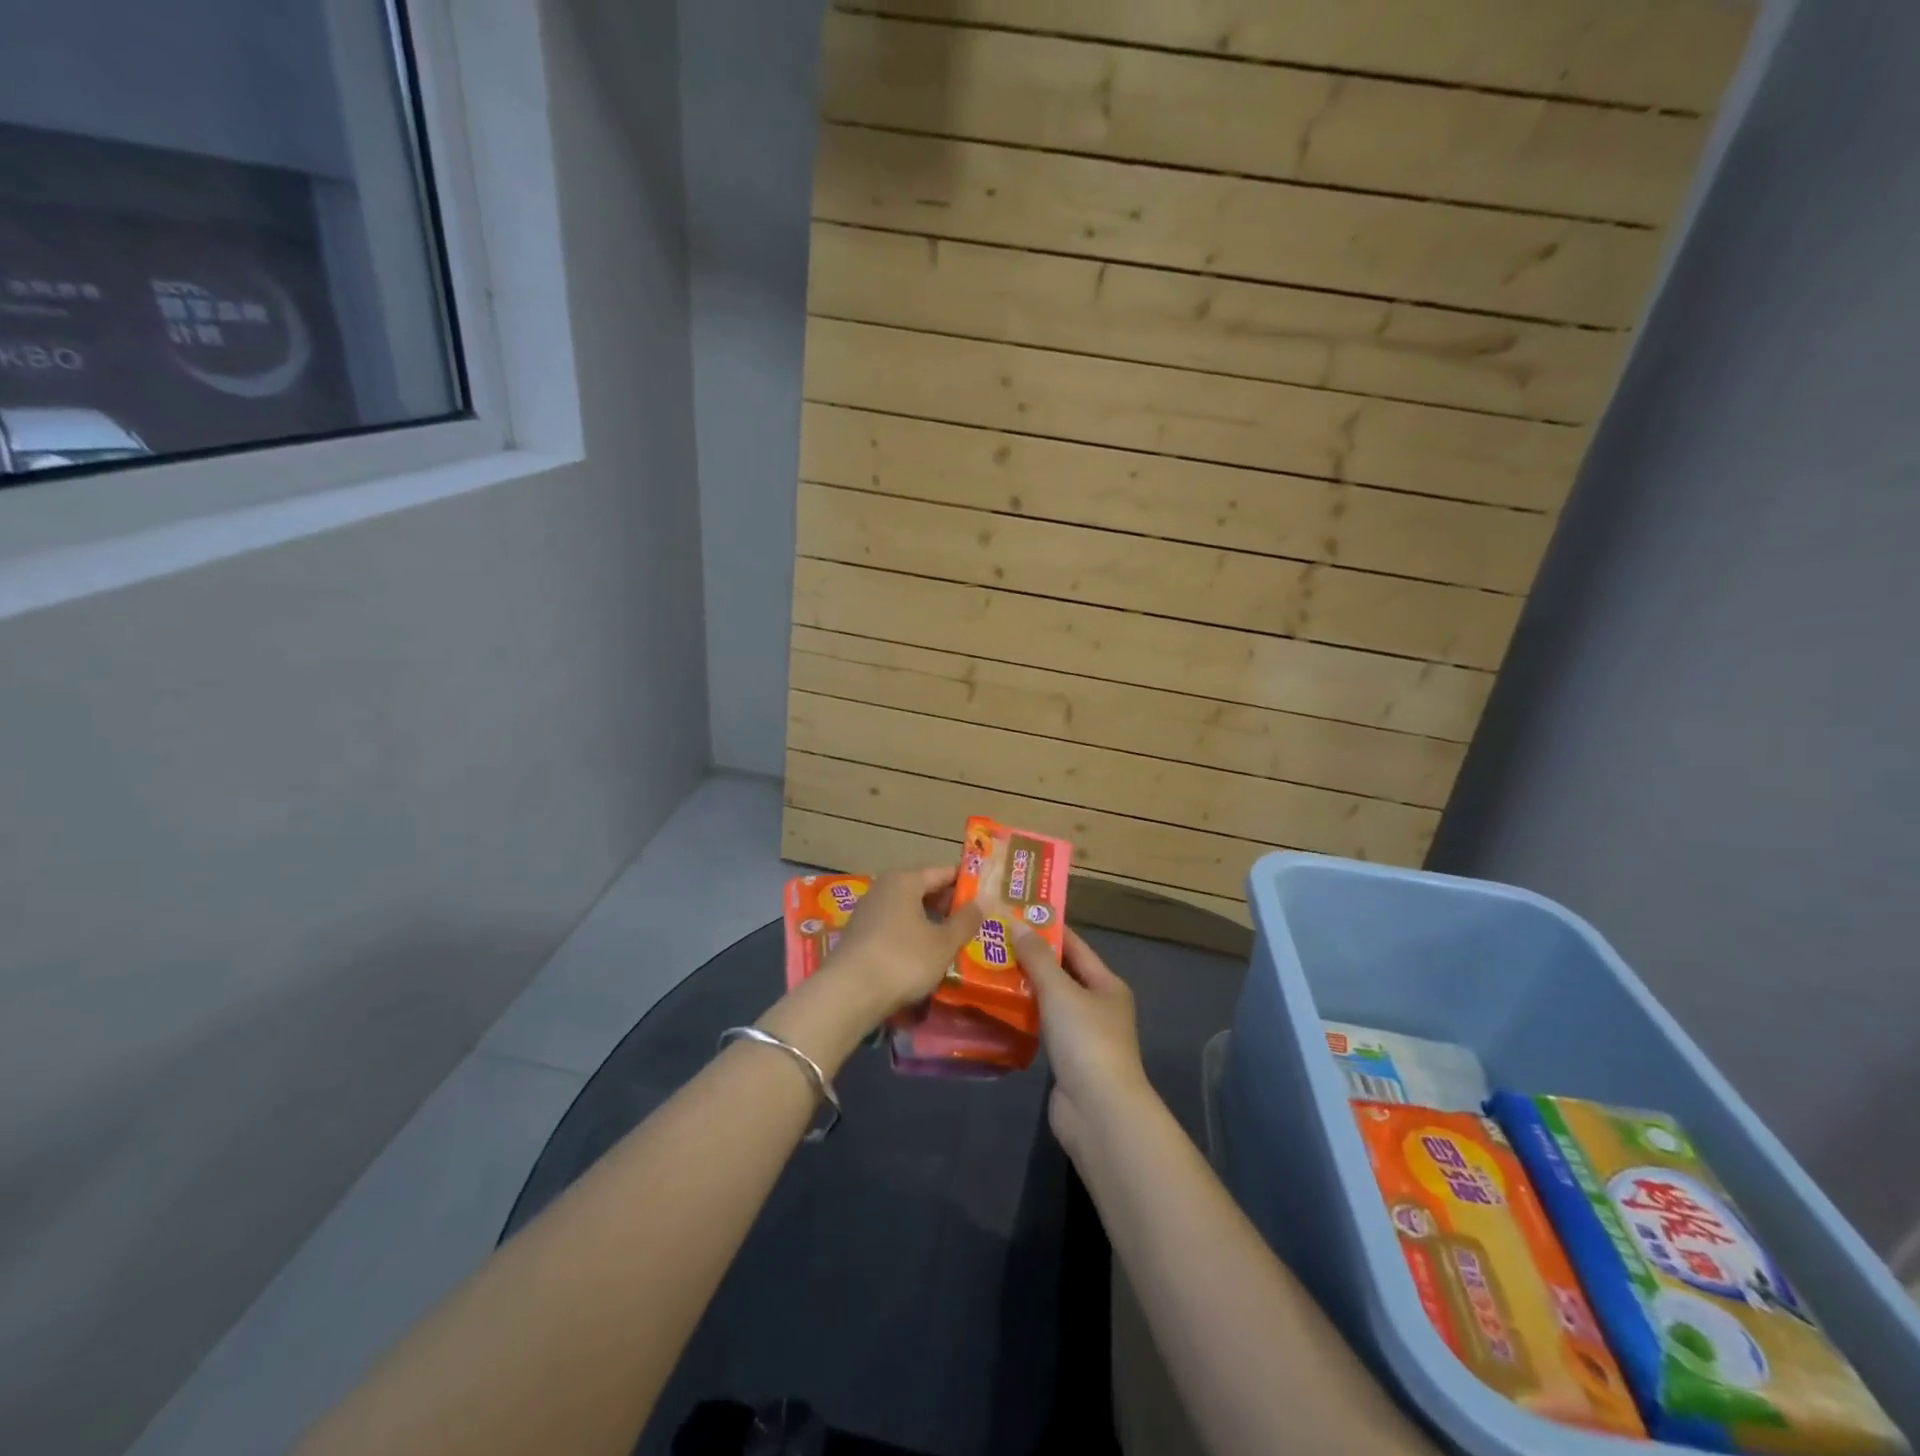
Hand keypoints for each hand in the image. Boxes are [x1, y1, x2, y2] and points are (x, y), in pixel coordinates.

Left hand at [819, 866, 985, 1023]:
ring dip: (930, 923)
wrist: (848, 993)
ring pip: (908, 911)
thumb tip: (985, 900)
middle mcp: (884, 888)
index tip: (987, 895)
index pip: (943, 872)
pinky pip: (894, 928)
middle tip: (975, 922)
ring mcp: (868, 912)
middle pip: (924, 889)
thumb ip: (966, 920)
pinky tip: (924, 956)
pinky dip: (912, 937)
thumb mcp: (944, 942)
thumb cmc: (903, 959)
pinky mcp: (859, 936)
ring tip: (954, 941)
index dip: (967, 882)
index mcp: (905, 880)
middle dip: (948, 905)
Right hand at [1012, 925, 1152, 1156]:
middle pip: (1061, 974)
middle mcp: (1098, 1006)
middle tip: (993, 939)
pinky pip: (1042, 1027)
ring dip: (1023, 988)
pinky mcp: (1066, 1060)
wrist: (1098, 1110)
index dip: (1048, 928)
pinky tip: (997, 1007)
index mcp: (1106, 985)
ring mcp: (1082, 1035)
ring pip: (1049, 1002)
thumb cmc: (1085, 1040)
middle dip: (1030, 958)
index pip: (1075, 946)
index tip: (1016, 912)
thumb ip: (1037, 958)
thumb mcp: (1060, 991)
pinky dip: (1023, 1016)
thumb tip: (1017, 923)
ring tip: (987, 968)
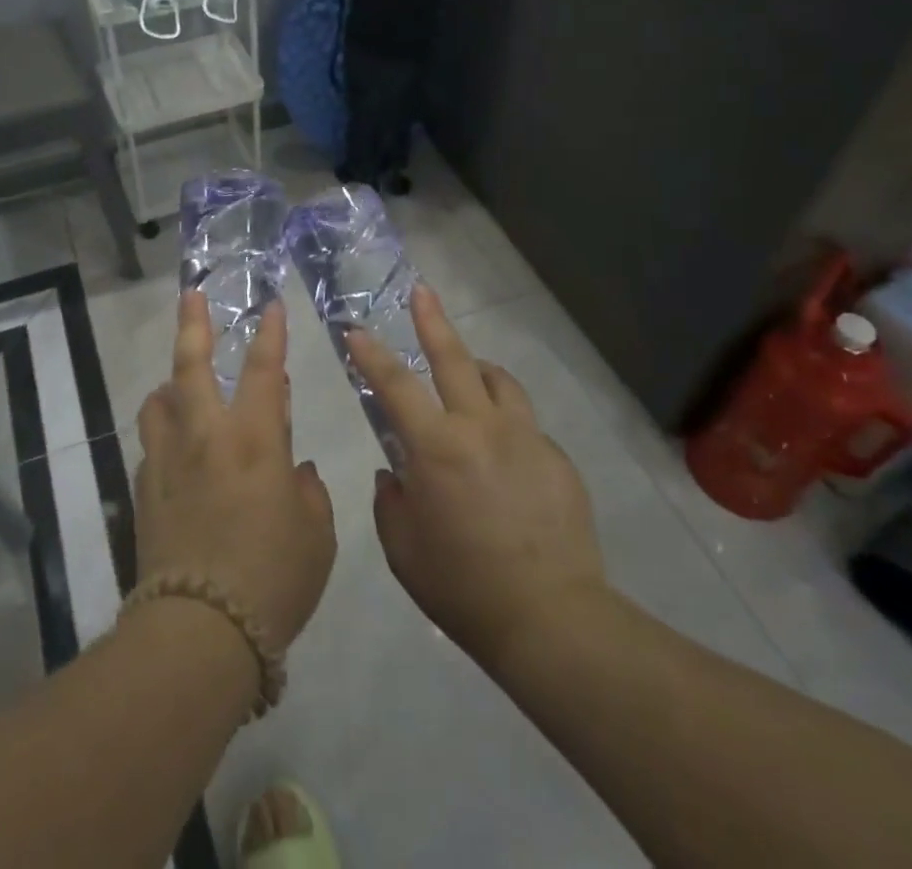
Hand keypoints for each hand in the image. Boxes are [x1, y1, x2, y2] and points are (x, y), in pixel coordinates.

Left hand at [134, 294, 336, 650]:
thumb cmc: (273, 579)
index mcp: (255, 439)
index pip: (265, 369)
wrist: (199, 632)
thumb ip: (308, 492)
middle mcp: (207, 436)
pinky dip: (165, 435)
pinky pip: (152, 444)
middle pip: (191, 365)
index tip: (270, 304)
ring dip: (170, 385)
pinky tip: (177, 456)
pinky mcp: (144, 490)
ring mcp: (168, 460)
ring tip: (180, 388)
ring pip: (159, 400)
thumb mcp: (316, 536)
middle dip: (193, 324)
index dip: (271, 333)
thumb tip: (293, 470)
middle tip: (190, 295)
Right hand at [352, 286, 607, 670]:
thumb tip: (396, 475)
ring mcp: (525, 439)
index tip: (355, 331)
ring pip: (499, 381)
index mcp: (437, 448)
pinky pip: (524, 426)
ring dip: (477, 370)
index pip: (395, 385)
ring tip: (468, 375)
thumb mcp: (403, 549)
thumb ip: (391, 502)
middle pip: (455, 358)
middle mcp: (482, 428)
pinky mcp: (556, 459)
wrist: (552, 619)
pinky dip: (505, 425)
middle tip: (422, 292)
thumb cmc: (462, 587)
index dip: (371, 354)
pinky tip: (503, 460)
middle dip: (432, 321)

════

Task requirements :: Your task is an exact transcription of all the data, minus the pictures.

Result ::
Hand keypoints for each hand in the image. Boxes are [x1, y1, x2, y2] and points are (x, y), in pixel coordinates.

Left hand at [819, 866, 985, 1023]:
ring dip: (930, 923)
wrist: (848, 993)
ring pip: (908, 911)
thumb tip: (985, 900)
middle mcp: (884, 888)
index tip: (987, 895)
index pip: (943, 872)
pinky pip: (894, 928)
middle tip: (975, 922)
ring mcp: (868, 912)
middle pip: (924, 889)
thumb ip: (966, 920)
pinky tip: (924, 956)
pinky dip: (912, 937)
thumb mcp: (944, 942)
thumb cmc: (903, 959)
pinky mcp: (859, 936)
ring tip: (954, 941)
index dip: (967, 882)
index mcp: (905, 880)
middle dip: (948, 905)
Right hand at [1012, 925, 1152, 1156]:
middle pip: (1061, 974)
middle mcp: (1098, 1006)
middle tip: (993, 939)
pinky pip: (1042, 1027)
ring dip: (1023, 988)
pinky mcp: (1066, 1060)
wrist: (1098, 1110)
index dip: (1048, 928)
pinky tip: (997, 1007)
index mcp: (1106, 985)
ring mcp: (1082, 1035)
ring pip: (1049, 1002)
thumb cmc: (1085, 1040)
middle dip: (1030, 958)
index pip: (1075, 946)
index tip: (1016, 912)
thumb ip: (1037, 958)
thumb mcp: (1060, 991)
pinky dip: (1023, 1016)
thumb tip: (1017, 923)
ring tip: (987, 968)
Hand keypoints for each hand in the image. Boxes are [x1, y1, x2, y2] and points are (x, y), in pixel coordinates.

Left hand at [134, 294, 336, 650]:
thumb cmc: (273, 579)
index mcp: (255, 439)
index pip: (265, 369)
wrist: (199, 632)
thumb ip: (308, 492)
middle mcp: (207, 436)
pinky dip: (165, 435)
pinky pip: (152, 444)
middle pip: (191, 365)
index tip: (270, 304)
ring dip: (170, 385)
pinky tip: (177, 456)
pinky mcp: (144, 490)
ring mcp: (168, 460)
ring tip: (180, 388)
ring pip: (159, 400)
thumb mcp: (316, 536)
middle dip: (193, 324)
index dip: (271, 333)
thumb tip: (293, 470)
middle tip: (190, 295)
Right hand at [352, 286, 607, 670]:
thumb tip: (396, 475)
ring mcp: (525, 439)
index tip: (355, 331)
ring pip: (499, 381)
index mcp: (437, 448)
pinky pip: (524, 426)
ring dip: (477, 370)
index pip: (395, 385)
ring tip: (468, 375)
thumb mcp: (403, 549)
thumb ip: (391, 502)
middle pip: (455, 358)
middle mcp: (482, 428)
pinky mcp: (556, 459)
wrist: (552, 619)
pinky dip: (505, 425)
middle tip: (422, 292)
thumb cmc: (462, 587)
index dip: (371, 354)
pinky tip: (503, 460)
middle dip: (432, 321)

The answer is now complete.